After some gloomy numbers around fitness tracker sales last month, it seems it's still all about Fitbit, as it posted record sales figures.
The company just announced its Q2 results and the tl;dr version is that it's selling a shed-load of trackers and making buckets of cash.
Fitbit shifted 5.7 million trackers in the quarter, with 54% of those the Blaze and Alta. It also revealed that two-thirds of its sales are to first-time customers, showing that there's still plenty of interest in the fitness tracker market from those looking to jump on board.

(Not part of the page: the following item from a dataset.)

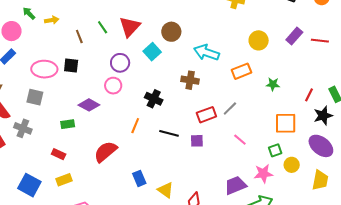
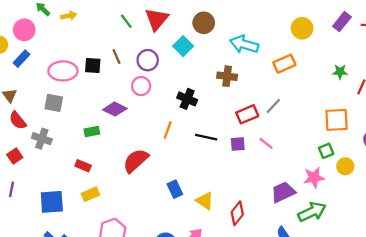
brown line: (79, 37) -> (117, 57), moved
green star: (273, 84) -> (340, 72), moved
pink line: (240, 140) -> (266, 143), moved
blue square: (29, 185) -> (52, 202), turned -30

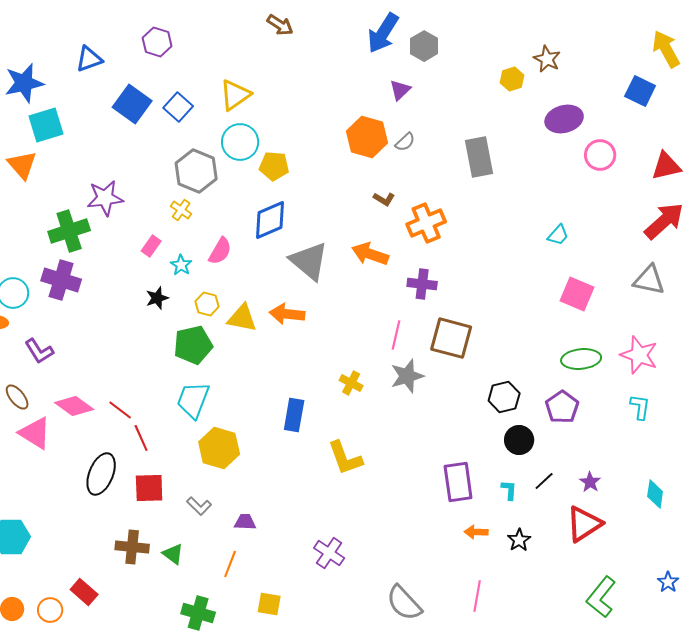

Essential reading: Fitbit Charge 2 | Fitbit Flex 2
It's also raking in the big dollars, with revenue 46.5% up, standing at an impressive $586.5 million for the quarter. Not bad at all.
Fitbit shareholders are notoriously skittish, but the news set share prices up 8%, a second lift in a month, after Wareable revealed that the company was readying two new fitness trackers, codenamed Laryon and Fermion, for IFA 2016.
We're still not sure what these might be, but all signs are pointing to updated Fitbit Charge and Fitbit Flex models, and perhaps an attack on the cheaper end of the market, which would tackle the Xiaomi Mi Band 2 head on.
Xiaomi's cheapo fitness trackers have long been touted by Fitbit skeptics as a death knell for the company's prosperity, as has the Apple Watch. However, its resilience lead to CEO James Park calling the perceived threat of other brands a “misconception" claiming that none of Fitbit's competitors had remotely changed the game.